Dal Marocco a Barcellona, i segreti della cellula terroristica. Si chiama Mohamed Houli Chemlal, ha 21 anni ed è originario di Melilla, l’unico sopravvissuto all’esplosione del laboratorio-santa Barbara di Alcanar (dove c’erano 120 bombole di gas che dovevano essere usate come ordigni). Ed è l’uomo che sta permettendo agli inquirenti spagnoli di fare luce sulla cellula terroristica che ha colpito Barcellona. La sua collaborazione, scrive Repubblica, è stato uno dei segreti meglio custoditi dall’indagine. Al punto che, per oltre 36 ore, nonostante figurasse tra gli arrestati, non era stata rivelata neppure la sua identità. La sua testimonianza è stata utile per ricostruire i fili che annodano la cellula ad almeno tre Paesi europei – Francia, Belgio, Svizzera – e a profilare ancor di più e meglio gli ultimi movimenti dei suoi uomini nelle ore precedenti la strage.

Rav Laras, “Ebraismo consustanziale alla cultura europea”. Sul Quotidiano nazionale rav Giuseppe Laras, presidente del Tribunale rabbinico del Centro-Nord d’Italia, contesta in parte l’invito del rabbino capo di Barcellona alla sua Comunità ad emigrare in Israele. “Pur in parte convenendo, so che molti ebrei resteranno in Europa. – afferma Laras – Non solo: l’ebraismo è consustanziale alla cultura europea, con legami di amicizia, responsabilità e solidarietà verso i nostri concittadini, per cui la nostra permanenza in Europa, intesa come resistenza, ha valore”.

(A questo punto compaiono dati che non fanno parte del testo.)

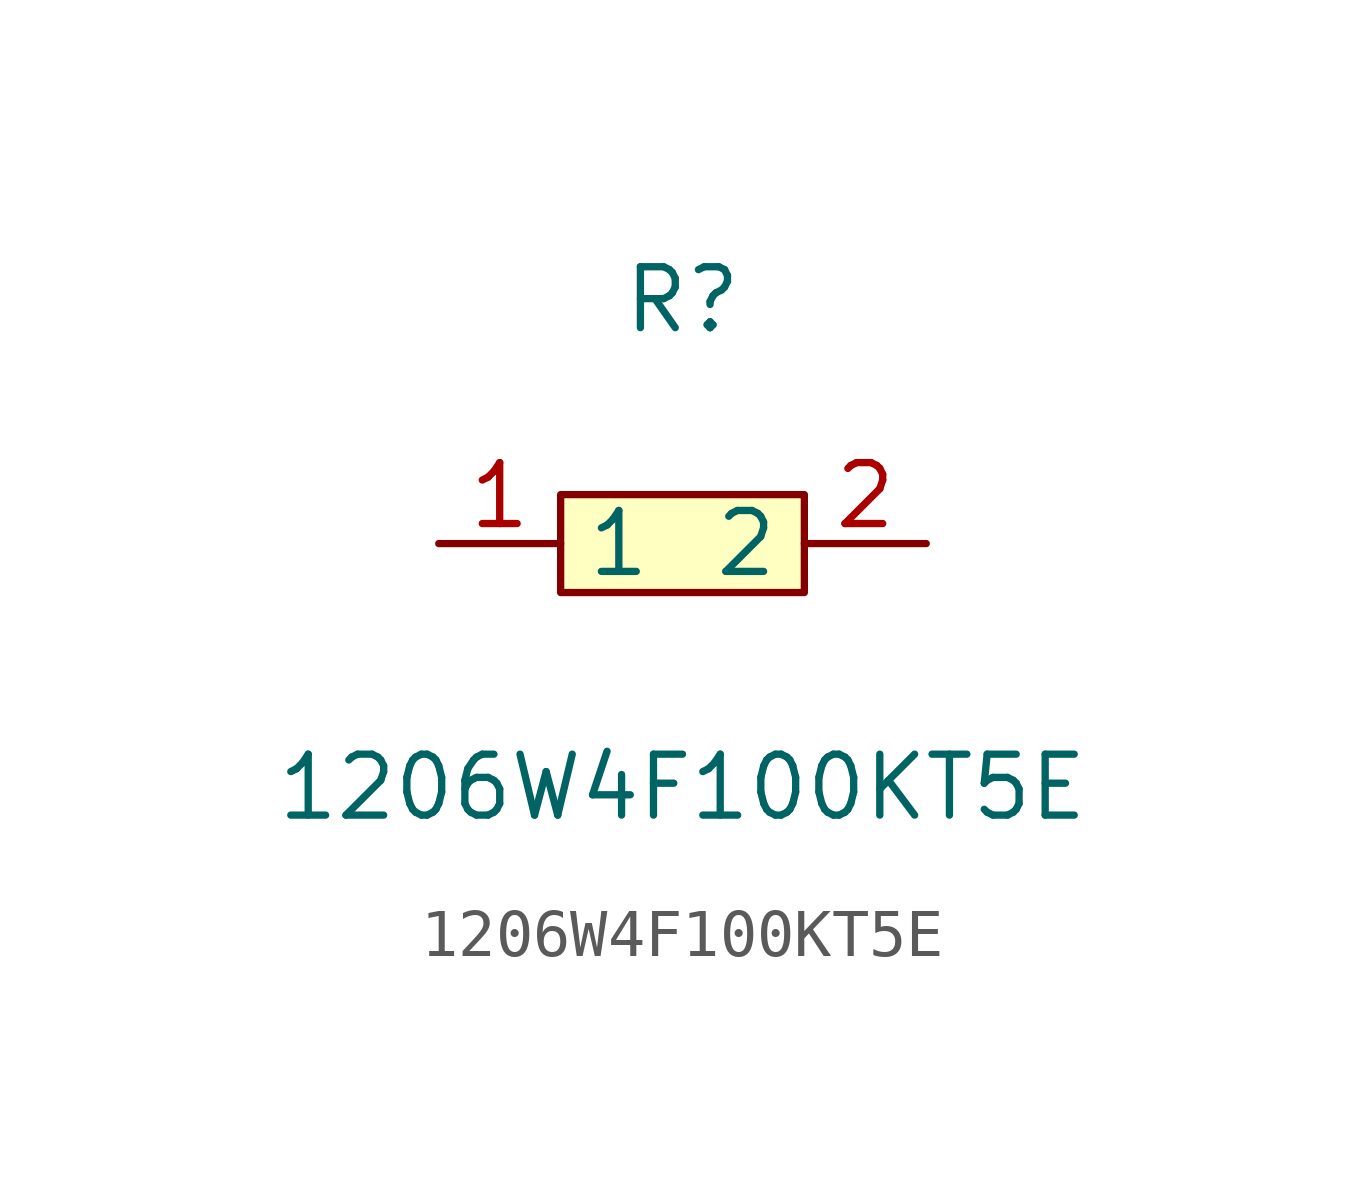
<source format=kicad_sym>
(kicad_symbol_lib
  (version 1)
  (generator "faebryk")
  (symbol "1206W4F100KT5E"
    (property "Reference" "R"
      (at 0 5.08 0)
      (effects (font (size 1.27 1.27)) (hide no)))
    (property "Value" "1206W4F100KT5E"
      (at 0 -5.08 0)
      (effects (font (size 1.27 1.27)) (hide no)))
    (symbol "1206W4F100KT5E_0_1"
      (rectangle (start -2.54 1.02) (end 2.54 -1.02) (stroke (width 0) (type default) (color 0 0 0 0)) (fill (type background)))
      (pin input line (at 5.08 0 180) (length 2.54) (name "2" (effects (font (size 1.27 1.27)) (hide no))) (number "2" (effects (font (size 1.27 1.27)) (hide no))))
      (pin input line (at -5.08 0 0) (length 2.54) (name "1" (effects (font (size 1.27 1.27)) (hide no))) (number "1" (effects (font (size 1.27 1.27)) (hide no)))))))
</source>
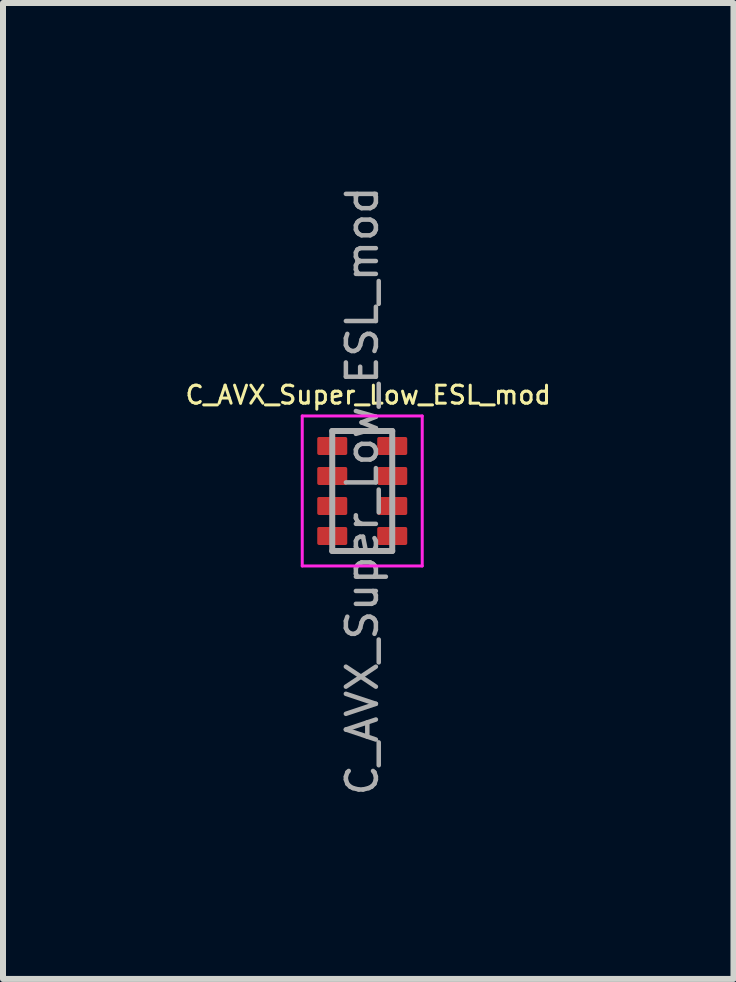
<source format=kicad_pcb>
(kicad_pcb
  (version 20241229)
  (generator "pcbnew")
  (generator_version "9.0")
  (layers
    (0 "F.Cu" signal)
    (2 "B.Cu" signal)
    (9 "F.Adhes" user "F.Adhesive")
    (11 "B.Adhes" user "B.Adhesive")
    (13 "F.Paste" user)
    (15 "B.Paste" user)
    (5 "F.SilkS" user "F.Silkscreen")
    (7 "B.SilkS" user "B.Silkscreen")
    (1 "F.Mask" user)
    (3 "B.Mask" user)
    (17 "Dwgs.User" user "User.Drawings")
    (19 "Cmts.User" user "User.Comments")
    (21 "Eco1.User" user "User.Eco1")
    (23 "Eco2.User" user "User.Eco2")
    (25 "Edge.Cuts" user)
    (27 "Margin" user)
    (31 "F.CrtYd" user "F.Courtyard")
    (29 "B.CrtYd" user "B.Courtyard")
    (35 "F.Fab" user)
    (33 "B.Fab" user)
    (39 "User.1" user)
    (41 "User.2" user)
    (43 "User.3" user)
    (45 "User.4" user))
  (footprint "C_AVX_Super_Low_ESL_mod"
    (layer "F.Cu")
    (at 2.988 5.134)
    (property "Reference" "C_AVX_Super_Low_ESL_mod" (at 0.1 -1.6 0) (layer "F.SilkS") (effects (font (size 0.3 0.3) (thickness 0.05))))
    (attr smd)
    (fp_line (start -1 -1.25) (end -1 1.25) (stroke (width 0.05) (type solid)) (layer "F.CrtYd"))
    (fp_line (start -1 -1.25) (end 1 -1.25) (stroke (width 0.05) (type solid)) (layer "F.CrtYd"))
    (fp_line (start 1 1.25) (end -1 1.25) (stroke (width 0.05) (type solid)) (layer "F.CrtYd"))
    (fp_line (start 1 1.25) (end 1 -1.25) (stroke (width 0.05) (type solid)) (layer "F.CrtYd"))
    (fp_line (start -0.5 -1) (end 0.5 -1) (stroke (width 0.1) (type solid)) (layer "F.Fab"))
    (fp_line (start -0.5 1) (end -0.5 -1) (stroke (width 0.1) (type solid)) (layer "F.Fab"))
    (fp_line (start 0.5 -1) (end 0.5 1) (stroke (width 0.1) (type solid)) (layer "F.Fab"))
    (fp_line (start 0.5 1) (end -0.5 1) (stroke (width 0.1) (type solid)) (layer "F.Fab"))
    (fp_text user "${REFERENCE}" (at 0 0 270) (layer "F.Fab") (effects (font (size 0.5 0.5) (thickness 0.075))))
    (pad "1" smd roundrect (at -0.5 -0.75) (size 0.5 0.3) (layers "F.Cu" "F.Mask" "F.Paste") (roundrect_rratio 0.1))
    (pad "1" smd roundrect (at -0.5 0.25) (size 0.5 0.3) (layers "F.Cu" "F.Mask" "F.Paste") (roundrect_rratio 0.1))
    (pad "1" smd roundrect (at 0.5 -0.25) (size 0.5 0.3) (layers "F.Cu" "F.Mask" "F.Paste") (roundrect_rratio 0.1))
    (pad "1" smd roundrect (at 0.5 0.75) (size 0.5 0.3) (layers "F.Cu" "F.Mask" "F.Paste") (roundrect_rratio 0.1))
    (pad "2" smd roundrect (at -0.5 -0.25) (size 0.5 0.3) (layers "F.Cu" "F.Mask" "F.Paste") (roundrect_rratio 0.1))
    (pad "2" smd roundrect (at -0.5 0.75) (size 0.5 0.3) (layers "F.Cu" "F.Mask" "F.Paste") (roundrect_rratio 0.1))
    (pad "2" smd roundrect (at 0.5 -0.75) (size 0.5 0.3) (layers "F.Cu" "F.Mask" "F.Paste") (roundrect_rratio 0.1))
    (pad "2" smd roundrect (at 0.5 0.25) (size 0.5 0.3) (layers "F.Cu" "F.Mask" "F.Paste") (roundrect_rratio 0.1)))
  (gr_rect
    (start -3 -3)
    (end 9.176 13.268)
    (stroke (width 0.1) (type default))
    (fill no)
    (layer "Edge.Cuts")))
</source>
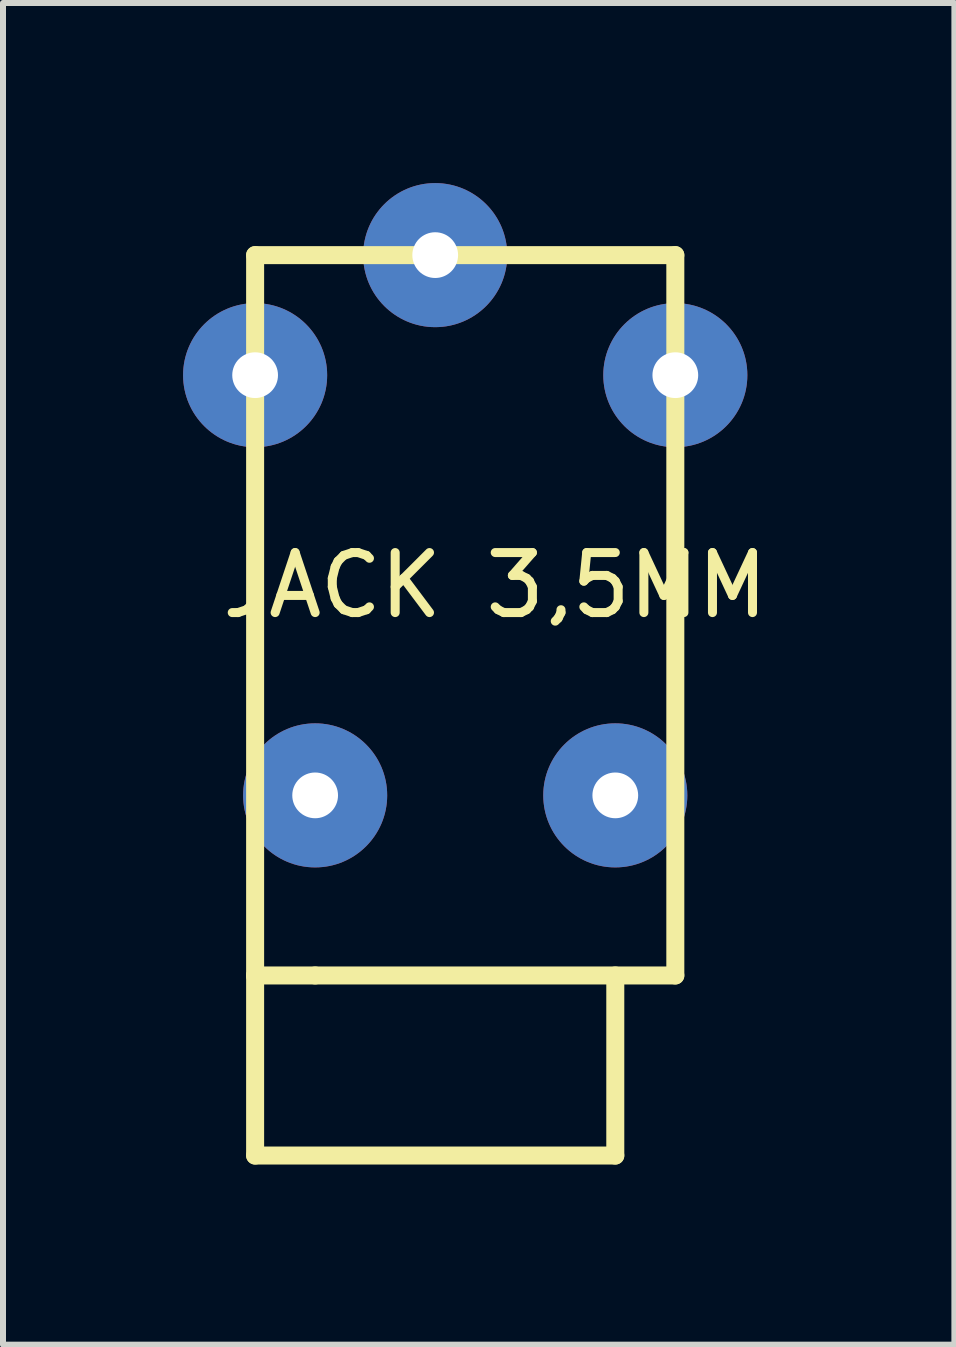
<source format=kicad_pcb>
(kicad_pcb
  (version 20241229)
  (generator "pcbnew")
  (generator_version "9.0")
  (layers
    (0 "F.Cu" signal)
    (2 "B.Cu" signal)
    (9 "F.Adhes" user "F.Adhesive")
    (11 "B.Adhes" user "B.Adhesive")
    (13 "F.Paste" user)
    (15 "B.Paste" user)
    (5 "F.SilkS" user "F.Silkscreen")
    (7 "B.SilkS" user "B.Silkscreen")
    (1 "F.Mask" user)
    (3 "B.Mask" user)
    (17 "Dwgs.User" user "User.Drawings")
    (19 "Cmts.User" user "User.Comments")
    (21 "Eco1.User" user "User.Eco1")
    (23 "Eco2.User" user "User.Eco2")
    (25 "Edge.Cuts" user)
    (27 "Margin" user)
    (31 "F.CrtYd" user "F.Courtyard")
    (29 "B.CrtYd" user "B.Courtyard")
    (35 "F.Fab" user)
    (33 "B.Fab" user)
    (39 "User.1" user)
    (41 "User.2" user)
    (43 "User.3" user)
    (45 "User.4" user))
  (footprint "JACK 3,5MM"
    (layer "F.Cu")
    (at 1.2 1.2)
    (property "Reference" "JACK 3,5MM" (at 4 5.5 0) (layer "F.SilkS") (effects (font (size 1 1) (thickness 0.15))))
    (attr through_hole)
    (fp_line (start 0 0) (end 7 0) (stroke (width 0.3) (type solid)) (layer "F.SilkS"))
    (fp_line (start 0 12) (end 0 0) (stroke (width 0.3) (type solid)) (layer "F.SilkS"))
    (fp_line (start 0 12) (end 0 15) (stroke (width 0.3) (type solid)) (layer "F.SilkS"))
    (fp_line (start 0 15) (end 6 15) (stroke (width 0.3) (type solid)) (layer "F.SilkS"))
    (fp_line (start 1 12) (end 0 12) (stroke (width 0.3) (type solid)) (layer "F.SilkS"))
    (fp_line (start 6 15) (end 6 12) (stroke (width 0.3) (type solid)) (layer "F.SilkS"))
    (fp_line (start 7 0) (end 7 12) (stroke (width 0.3) (type solid)) (layer "F.SilkS"))
    (fp_line (start 7 12) (end 1 12) (stroke (width 0.3) (type solid)) (layer "F.SilkS"))
    (pad "" thru_hole circle (at 1 9) (size 2.4 2.4) (drill 0.762) (layers "*.Cu" "*.Mask"))
    (pad "" thru_hole circle (at 6 9) (size 2.4 2.4) (drill 0.762) (layers "*.Cu" "*.Mask"))
    (pad "1" thru_hole circle (at 0 2) (size 2.4 2.4) (drill 0.762) (layers "*.Cu" "*.Mask"))
    (pad "2" thru_hole circle (at 7 2) (size 2.4 2.4) (drill 0.762) (layers "*.Cu" "*.Mask"))
    (pad "3" thru_hole circle (at 3 0) (size 2.4 2.4) (drill 0.762) (layers "*.Cu" "*.Mask")))
  (gr_rect
    (start -3 -3)
    (end 12.849 19.35)
    (stroke (width 0.1) (type default))
    (fill no)
    (layer "Edge.Cuts")))
</source>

Dove colpisce l’odio terrorista. In un corsivo sul Corriere, Pierluigi Battista ricorda come i luoghi pubblici siano l’obiettivo dei terroristi: “scelgono di spargere il loro odio sulla Rambla, a Barcellona. Davanti a uno stadio, a Parigi. In un museo prestigioso, a Tunisi. In un centro commerciale, a Monaco di Baviera. Nella redazione di un giornale satirico, a Parigi. In un aeroporto, a Bruxelles. In un bistrot, a Tel Aviv”. Nel lungo elenco di luoghi diventati obiettivo del terrore, Battista ricorda tra gli altri la scuola ebraica di Tolosa, la sinagoga di Copenhagen, il supermercato casher di Parigi ma anche una scuola femminile in Nigeria, la manifestazione a Suruc, la discoteca di Istanbul, e sottolinea come il terrorismo colpisce “Dappertutto. Ovunque. Per uccidere”. Secondo il direttore del Foglio Claudio Cerasa, “gli islamisti vogliono trasformare l’Europa in una nuova Gaza. E se non ci renderemo conto fino in fondo che l’attacco portato avanti dagli islamisti alla nostra civiltà ha le stesse radici degli attacchi portati avanti ogni giorno contro Israele, continueremo a non fare tutto il necessario per difenderci da quello che non è solo un gesto di qualche pazzo isolato, senza aggettivi, ma che è semplicemente un attentato quotidiano contro la nostra civiltà”.

Jerry Lewis (1926-2017).
I quotidiani italiani e internazionali dedicano ampio spazio al ricordo di Jerry Lewis, comico, attore e regista, scomparso ieri all’età di 91 anni. Nato in New Jersey da immigrati ebrei dalla Russia, Joseph Levitch diventerà poi famoso come Jerry Lewis: “con la sua comicità apparentemente solo fisica, tutta smorfie, falsetti, spasmi, Jerry – scrive Vittorio Zucconi su Repubblica – aveva disgustato critici e pubblico americani che lo avevano abbandonato. E aveva entusiasmato, per polemica, gli europei e soprattutto i francesi che, fra Legion d’Honneur e premi a Cannes, lo consideravano un gigante incompreso dai rozzi yankees”.

Dejen, dall’Eritrea al Memoriale. Su Repubblica Milano Zita Dazzi racconta la storia del tredicenne Dejen, fuggito dall’Eritrea e oggi ospite del Memoriale della Shoah di Milano. “La mia mamma e il mio papà sono scappati due anni fa. – racconta il ragazzo – Sono andati in Arabia Saudita perché sono oppositori del regime che governa l’Eritrea. Mi hanno lasciato con una zia. Io per un po’ sono stato lì, sperando che loro tornassero, ma il tempo non passava mai, era infinito e loro non tornavano”. Di qui, la decisione di scappare dal Paese governato dal 1993 dal dittatore Isaiah Afewerki. “Fra poco compirò 13 anni, se fossi rimasto in Eritrea sarebbero venuti prendermi per arruolarmi nell’esercito – spiega il piccolo ai mediatori – e dopo non avrei mai più rivisto i miei genitori. L’unica soluzione era andarmene”. Così è iniziata la sua traversata con l’obiettivo di arrivare in Olanda, dove si trova una sua zia e dove stanno cercando di andare i suoi genitori.